Also, (inspired by a certain online quiz going around), I wonder jsut how far does the ability to have moral worth go? Not just AI's or animals, but what about whole cultures? Can you judge the "belief of a nation" as ethically good or not, or is it a meaningless statement?

Anonymous said...

According to Candace Vogler, Kant would go so far as to say (I think) that an intrinsic desire to help others makes it less plausible that you are behaving morally. If you're helping others out of warm fuzzy feelings you get from helping people, you may be fulfilling your duties through your actions, but you doing so from your own inclinations, not for the sake of fulfilling duty. It's more plausible to believe that someone who's a cold-hearted bastard but who helps others because he feels obliged to is behaving morally.

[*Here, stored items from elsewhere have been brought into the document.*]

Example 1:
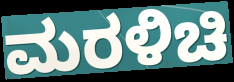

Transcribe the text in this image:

ಮರಳಿಚಿ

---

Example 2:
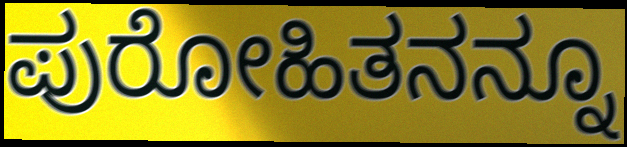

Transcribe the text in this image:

ಪುರೋಹಿತನನ್ನೂ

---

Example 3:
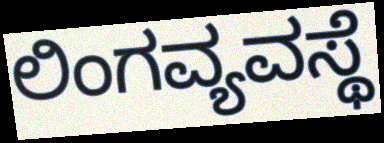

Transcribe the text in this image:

ಲಿಂಗವ್ಯವಸ್ಥೆ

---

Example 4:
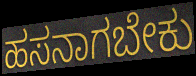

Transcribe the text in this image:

ಹಸನಾಗಬೇಕು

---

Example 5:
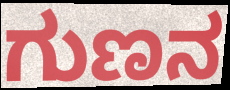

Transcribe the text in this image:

ಗುಣನ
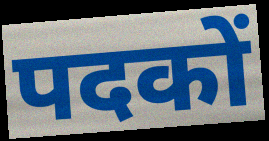
पदकों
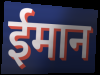
ईमान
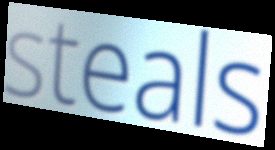
steals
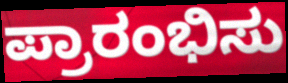
ಪ್ರಾರಂಭಿಸು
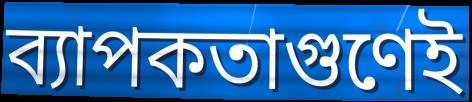
ব্যাপকতাগুণেই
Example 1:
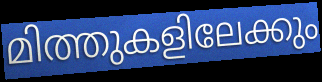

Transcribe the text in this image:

മിത്തുകളിലേക്കും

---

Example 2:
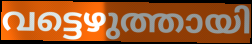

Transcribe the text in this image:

വട്ടെഴുത്തായി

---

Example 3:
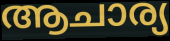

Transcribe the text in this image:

ആചാര്യ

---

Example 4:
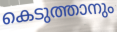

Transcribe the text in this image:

കെടുത്താനും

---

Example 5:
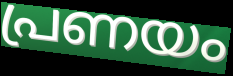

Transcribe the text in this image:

പ്രണയം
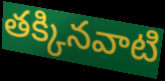
తక్కినవాటి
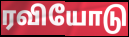
ரவியோடு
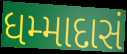
ધમ્માદાસં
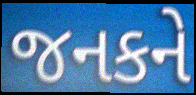
જનકને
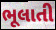
ભૂલાતી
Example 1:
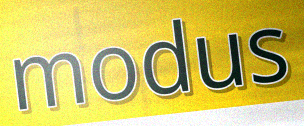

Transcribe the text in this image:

modus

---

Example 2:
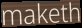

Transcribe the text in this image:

maketh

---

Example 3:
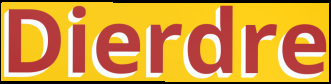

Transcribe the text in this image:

Dierdre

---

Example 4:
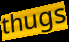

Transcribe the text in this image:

thugs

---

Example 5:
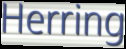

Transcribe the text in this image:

Herring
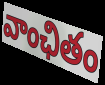
వాంఛితం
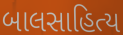
બાલસાહિત્ય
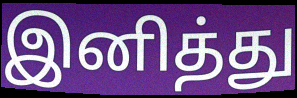
இனித்து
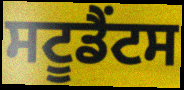
ਸਟੂਡੈਂਟਸ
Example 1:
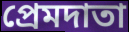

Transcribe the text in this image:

প্রেমদাতা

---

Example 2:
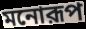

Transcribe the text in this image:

মনোরূপ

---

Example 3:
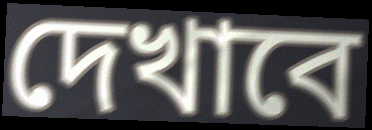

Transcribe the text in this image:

দেখাবে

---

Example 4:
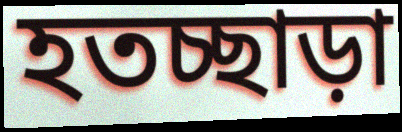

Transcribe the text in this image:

হতচ্ছাড়া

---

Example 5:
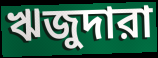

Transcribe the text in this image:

ঋজুদারা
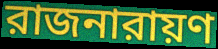
রাজনারায়ণ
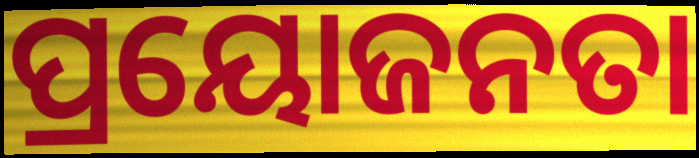
ପ୍ରୟୋଜନତା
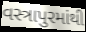
વસ્ત્રાપુરમાંથી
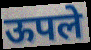
ऊपले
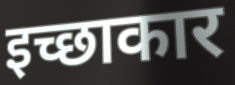
इच्छाकार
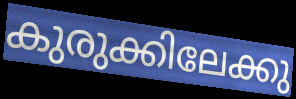
കുരുക്കിലേക്കു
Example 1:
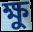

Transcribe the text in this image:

ক্ষু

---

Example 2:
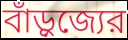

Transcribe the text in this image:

বাঁড়ুজ্যের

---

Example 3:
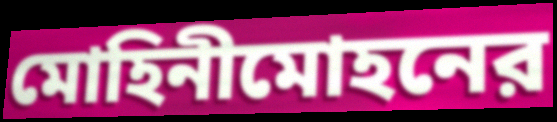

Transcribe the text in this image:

মোহিনীমোহনের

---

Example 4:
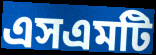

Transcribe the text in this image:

এসএমটি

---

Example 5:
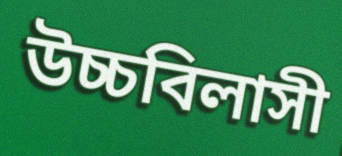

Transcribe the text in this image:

উচ্চবিলাসী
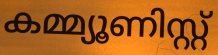
കമ്മ്യൂണിസ്റ്റ്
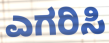
ಎಗರಿಸಿ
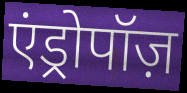
एंड्रोपॉज़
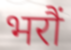
भरौं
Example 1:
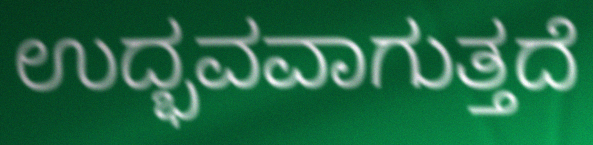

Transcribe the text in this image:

ಉದ್ಭವವಾಗುತ್ತದೆ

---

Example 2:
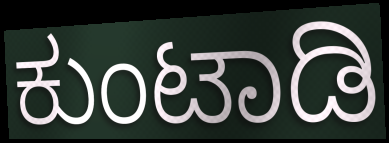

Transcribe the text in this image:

ಕುಂಟಾಡಿ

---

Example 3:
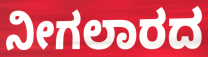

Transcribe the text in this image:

ನೀಗಲಾರದ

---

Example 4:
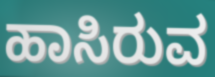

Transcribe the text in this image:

ಹಾಸಿರುವ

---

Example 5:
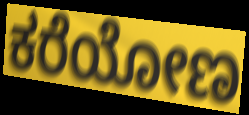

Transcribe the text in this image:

ಕರೆಯೋಣ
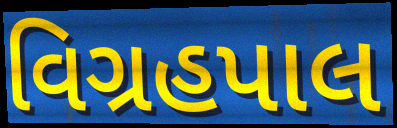
વિગ્રહપાલ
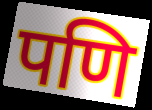
पणि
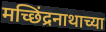
मच्छिंद्रनाथाच्या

This is why I did badly on my Kant midterm.

Neil Sinhababu said...

Tony, I think I can make sense of the moral worth of an entire culture. If people in one culture are more benevolent than people in another culture, I'd assign it higher moral worth. Cultures with more cruelty are worse.

You're right, Julian. The biggest role desire can play in Kant (as I interpret him) is in making someone aware of a particular option. But desire can't play any role whatsoever in the agent's justification of the action, or the agent will be trapped in heteronomy. This view sucks.